Image and design file data:
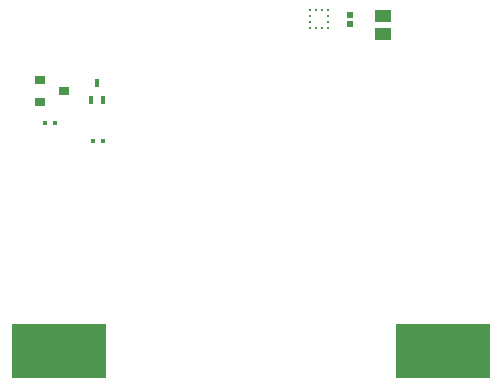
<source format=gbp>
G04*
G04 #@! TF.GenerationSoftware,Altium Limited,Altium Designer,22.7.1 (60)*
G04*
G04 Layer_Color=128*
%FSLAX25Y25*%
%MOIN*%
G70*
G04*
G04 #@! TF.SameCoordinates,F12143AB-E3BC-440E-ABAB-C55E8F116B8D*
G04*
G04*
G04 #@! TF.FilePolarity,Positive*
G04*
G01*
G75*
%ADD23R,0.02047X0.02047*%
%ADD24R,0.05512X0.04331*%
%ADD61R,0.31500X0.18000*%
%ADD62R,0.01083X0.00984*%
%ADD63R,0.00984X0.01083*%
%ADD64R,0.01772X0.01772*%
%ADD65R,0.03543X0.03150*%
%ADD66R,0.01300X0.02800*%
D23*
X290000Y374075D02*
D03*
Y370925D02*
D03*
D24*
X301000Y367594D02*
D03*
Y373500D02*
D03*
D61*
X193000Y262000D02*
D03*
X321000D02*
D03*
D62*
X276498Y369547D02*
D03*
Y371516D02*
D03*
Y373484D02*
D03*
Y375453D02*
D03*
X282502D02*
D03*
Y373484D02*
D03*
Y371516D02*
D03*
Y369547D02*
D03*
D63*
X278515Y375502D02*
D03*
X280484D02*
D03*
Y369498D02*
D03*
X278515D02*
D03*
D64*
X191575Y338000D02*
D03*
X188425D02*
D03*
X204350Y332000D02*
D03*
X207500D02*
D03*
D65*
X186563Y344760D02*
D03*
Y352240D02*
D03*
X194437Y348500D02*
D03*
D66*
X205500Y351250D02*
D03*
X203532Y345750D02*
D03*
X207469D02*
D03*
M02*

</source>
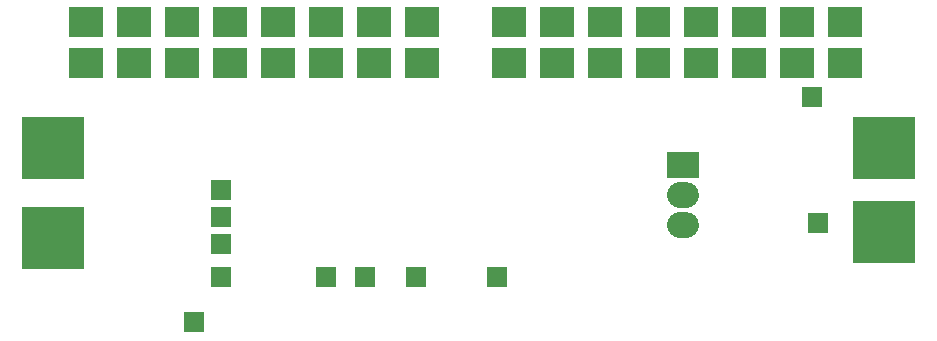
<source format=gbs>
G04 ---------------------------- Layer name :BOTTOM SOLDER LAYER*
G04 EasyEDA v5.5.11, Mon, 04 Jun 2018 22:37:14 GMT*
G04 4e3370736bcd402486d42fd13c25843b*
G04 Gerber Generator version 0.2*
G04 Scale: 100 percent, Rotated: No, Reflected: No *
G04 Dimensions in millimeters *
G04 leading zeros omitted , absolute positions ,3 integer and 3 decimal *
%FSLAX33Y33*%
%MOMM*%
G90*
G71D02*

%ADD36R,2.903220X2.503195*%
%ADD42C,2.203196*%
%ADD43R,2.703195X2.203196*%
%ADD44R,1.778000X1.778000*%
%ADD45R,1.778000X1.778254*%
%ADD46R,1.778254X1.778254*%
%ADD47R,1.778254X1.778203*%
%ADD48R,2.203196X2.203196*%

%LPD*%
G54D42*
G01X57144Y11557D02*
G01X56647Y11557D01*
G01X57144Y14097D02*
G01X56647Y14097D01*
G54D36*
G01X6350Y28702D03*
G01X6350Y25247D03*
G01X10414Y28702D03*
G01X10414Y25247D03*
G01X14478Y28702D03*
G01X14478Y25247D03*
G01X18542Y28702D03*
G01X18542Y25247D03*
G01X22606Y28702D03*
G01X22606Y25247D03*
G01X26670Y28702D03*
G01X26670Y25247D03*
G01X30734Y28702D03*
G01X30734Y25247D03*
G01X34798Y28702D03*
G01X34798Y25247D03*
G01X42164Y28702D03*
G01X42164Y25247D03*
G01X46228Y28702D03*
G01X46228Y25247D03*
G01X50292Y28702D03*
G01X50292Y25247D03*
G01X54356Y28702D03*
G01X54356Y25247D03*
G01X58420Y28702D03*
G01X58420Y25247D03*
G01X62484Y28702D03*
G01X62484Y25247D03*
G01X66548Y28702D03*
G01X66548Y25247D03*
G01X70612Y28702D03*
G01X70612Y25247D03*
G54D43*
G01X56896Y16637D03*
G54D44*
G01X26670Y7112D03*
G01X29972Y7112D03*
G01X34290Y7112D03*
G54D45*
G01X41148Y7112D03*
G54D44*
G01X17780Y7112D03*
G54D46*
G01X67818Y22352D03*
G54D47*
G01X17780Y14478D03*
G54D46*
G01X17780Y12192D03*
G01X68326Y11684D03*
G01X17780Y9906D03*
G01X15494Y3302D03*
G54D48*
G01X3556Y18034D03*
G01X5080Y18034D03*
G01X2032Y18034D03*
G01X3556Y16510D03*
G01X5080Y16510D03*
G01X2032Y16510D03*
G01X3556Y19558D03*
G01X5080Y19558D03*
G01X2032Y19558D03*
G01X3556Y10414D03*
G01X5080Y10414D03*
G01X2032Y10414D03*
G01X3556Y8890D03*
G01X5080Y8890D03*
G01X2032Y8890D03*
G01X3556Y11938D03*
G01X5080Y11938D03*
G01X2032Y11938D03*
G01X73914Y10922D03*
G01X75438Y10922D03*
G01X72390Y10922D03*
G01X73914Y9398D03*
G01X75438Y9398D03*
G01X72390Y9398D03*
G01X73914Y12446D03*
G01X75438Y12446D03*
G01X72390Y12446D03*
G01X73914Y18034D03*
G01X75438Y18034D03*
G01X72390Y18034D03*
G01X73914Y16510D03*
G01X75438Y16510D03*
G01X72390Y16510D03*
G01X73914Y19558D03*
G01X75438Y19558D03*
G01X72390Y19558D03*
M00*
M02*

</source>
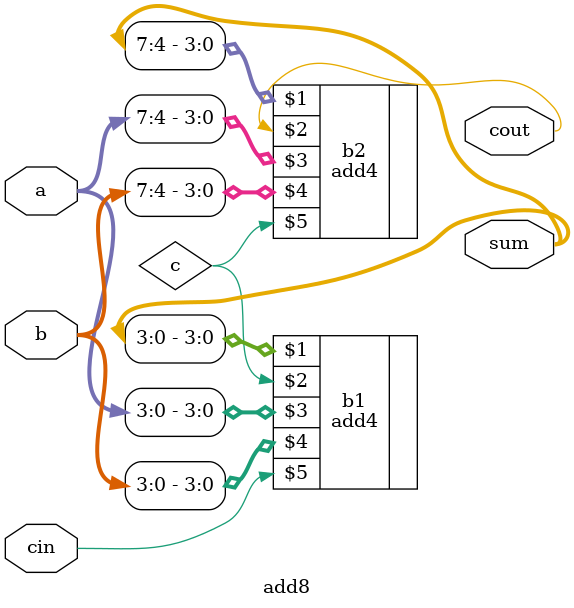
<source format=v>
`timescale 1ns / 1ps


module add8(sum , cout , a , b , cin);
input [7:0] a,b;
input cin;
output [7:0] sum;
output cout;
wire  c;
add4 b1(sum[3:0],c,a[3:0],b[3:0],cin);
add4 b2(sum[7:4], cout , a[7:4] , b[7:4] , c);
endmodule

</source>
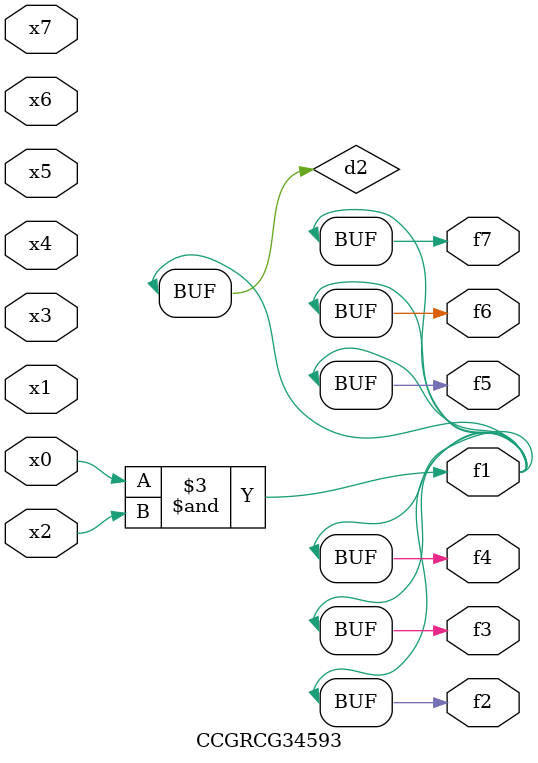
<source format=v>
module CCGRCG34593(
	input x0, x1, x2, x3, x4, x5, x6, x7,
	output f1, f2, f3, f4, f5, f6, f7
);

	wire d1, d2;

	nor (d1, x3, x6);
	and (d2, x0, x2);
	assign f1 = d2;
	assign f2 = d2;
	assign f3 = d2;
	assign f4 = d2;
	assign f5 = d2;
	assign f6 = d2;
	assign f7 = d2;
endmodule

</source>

__Description of the task__
Among the entries above, find every line holding "format" and copy it.

__Your response__
<source format=gbp>
<source format=gbs>
<source format=v>
<source format=v>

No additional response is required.